Benefits of centrally coordinating security operations
Although there are certain limitations, centralising the detection, investigation and response to security events provides a range of business and security benefits. These benefits are summarised in this infographic.
Limitations of central coordination
A centrally coordinated security operation should not be established as a means to enforce security. The primary business and security drivers are to improve the visibility of the technical infrastructure, and to bring coherency to the organisation’s existing security operations. Creating centrally coordinated security operations within a poor information risk management culture will not solve the root problem, and will fail to deliver any tangible business benefits.
There are risks associated with centrally coordinating any service, and security operations is no different. A service may be overwhelmed, and has the potential to be a single point of failure. Ensuring clear, business-driven processes are in place, together with appropriate resourcing, will help to mitigate these risks.
Delivery of centrally coordinated security operations
Centrally coordinating security operations and management within your organisation is not trivial, and there may be significant business impact. A sound business case will need to be constructed that takes into account business needs and the organisation’s security strategy.
Questions the business case should answer
- What business problems do you expect to resolve? (Which security operations and management services will be covered).
- What is the most cost effective and appropriate service delivery model for your organisation?
- Do you have an understanding of the setup and ongoing costs?
- Will the service delivery model affect any existing third-party or partner relationships?
- Are staffing problems (such as recruitment, redeployment, training requirements and redundancy) understood?

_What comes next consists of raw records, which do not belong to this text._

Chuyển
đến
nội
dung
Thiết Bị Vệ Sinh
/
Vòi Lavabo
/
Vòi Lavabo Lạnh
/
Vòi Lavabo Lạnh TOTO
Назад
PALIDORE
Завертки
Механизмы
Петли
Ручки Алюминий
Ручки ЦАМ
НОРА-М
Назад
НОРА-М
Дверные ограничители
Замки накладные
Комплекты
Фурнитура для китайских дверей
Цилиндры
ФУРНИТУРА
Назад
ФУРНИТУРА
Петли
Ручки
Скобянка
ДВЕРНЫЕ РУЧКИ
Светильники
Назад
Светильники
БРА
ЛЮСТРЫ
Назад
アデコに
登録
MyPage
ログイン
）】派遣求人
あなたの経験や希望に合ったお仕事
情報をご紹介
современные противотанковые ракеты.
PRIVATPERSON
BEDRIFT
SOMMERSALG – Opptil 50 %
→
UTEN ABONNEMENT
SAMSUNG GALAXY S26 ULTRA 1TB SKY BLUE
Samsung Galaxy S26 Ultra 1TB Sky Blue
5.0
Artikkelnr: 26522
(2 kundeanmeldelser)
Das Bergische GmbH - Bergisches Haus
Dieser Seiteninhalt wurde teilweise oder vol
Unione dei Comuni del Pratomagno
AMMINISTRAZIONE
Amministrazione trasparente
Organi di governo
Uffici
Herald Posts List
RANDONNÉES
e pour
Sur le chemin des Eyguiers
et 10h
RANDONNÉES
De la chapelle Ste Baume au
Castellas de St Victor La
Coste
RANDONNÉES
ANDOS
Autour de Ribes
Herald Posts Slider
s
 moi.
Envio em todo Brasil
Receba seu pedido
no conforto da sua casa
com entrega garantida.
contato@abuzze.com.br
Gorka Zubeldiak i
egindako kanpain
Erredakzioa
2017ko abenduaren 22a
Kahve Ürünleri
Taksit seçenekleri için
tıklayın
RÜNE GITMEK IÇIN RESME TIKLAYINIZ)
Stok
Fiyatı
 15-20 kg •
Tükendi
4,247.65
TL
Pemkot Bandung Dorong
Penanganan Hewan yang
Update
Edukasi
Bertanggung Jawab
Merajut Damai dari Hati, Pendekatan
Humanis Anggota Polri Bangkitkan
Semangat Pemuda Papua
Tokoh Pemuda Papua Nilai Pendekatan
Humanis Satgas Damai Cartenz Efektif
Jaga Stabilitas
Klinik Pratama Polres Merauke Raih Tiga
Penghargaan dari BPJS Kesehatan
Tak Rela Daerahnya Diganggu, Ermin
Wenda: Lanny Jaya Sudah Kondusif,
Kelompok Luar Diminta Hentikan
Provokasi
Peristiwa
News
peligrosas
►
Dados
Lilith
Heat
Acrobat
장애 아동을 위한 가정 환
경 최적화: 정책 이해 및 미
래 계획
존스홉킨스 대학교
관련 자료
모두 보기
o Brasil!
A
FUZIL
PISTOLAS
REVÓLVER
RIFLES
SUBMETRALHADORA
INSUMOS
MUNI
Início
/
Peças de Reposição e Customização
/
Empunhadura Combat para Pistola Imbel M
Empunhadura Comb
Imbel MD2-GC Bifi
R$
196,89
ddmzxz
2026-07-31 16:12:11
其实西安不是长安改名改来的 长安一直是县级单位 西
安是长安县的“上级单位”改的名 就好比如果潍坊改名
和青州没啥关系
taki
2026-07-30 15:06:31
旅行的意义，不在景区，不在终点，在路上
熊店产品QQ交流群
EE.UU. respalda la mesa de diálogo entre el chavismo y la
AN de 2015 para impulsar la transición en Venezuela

- Are there any outsourcing issues?
- What are your key operational assurance objectives, and can their delivery be improved?
- Are there any sensitive aspects that would rule out a particular delivery model?
- Will the service delivery model be able to monitor already provisioned infrastructure or services?
- Are your requirements understood and can the service delivery model be tailored to meet those requirements?
- Is timescale important in delivering a mature service and what are the risks in the interim?
- How will you gain assurance in the service as a whole?
- How will success be measured?
Crucially, the management of security operations must:
- address the problems it is trying to solve
- integrate into the wider organisational structure
Without these, the result will be poor security and failure to deliver the required business outcomes.
Choosing a service delivery model
Selecting the service delivery model that fits your organisation and delivers the required business and security outcomes is critical. Use our SWOT (strengths, weaknesses, opportunities, threats) analysis (PDF) to consider the advantages and disadvantages of the three most common models, which comprise:
- In-house service delivery, where the entire service is located within the boundaries of the business. The organisation retains total control of the infrastructure, data and resources.
- Procured service delivery, where the organisation relies on contractual agreements, including service level agreements for delivering a complete set of services.
- Hybrid service delivery, which is a combination of the in-house and procured. The organisation decides to retain some components of the service in-house, but contracts an MSSP to deliver the others.
Note that this analysis has focused on the security aspects of the models; as with any IT deployment, other aspects (such as cost, staffing and delivery) will need to be considered.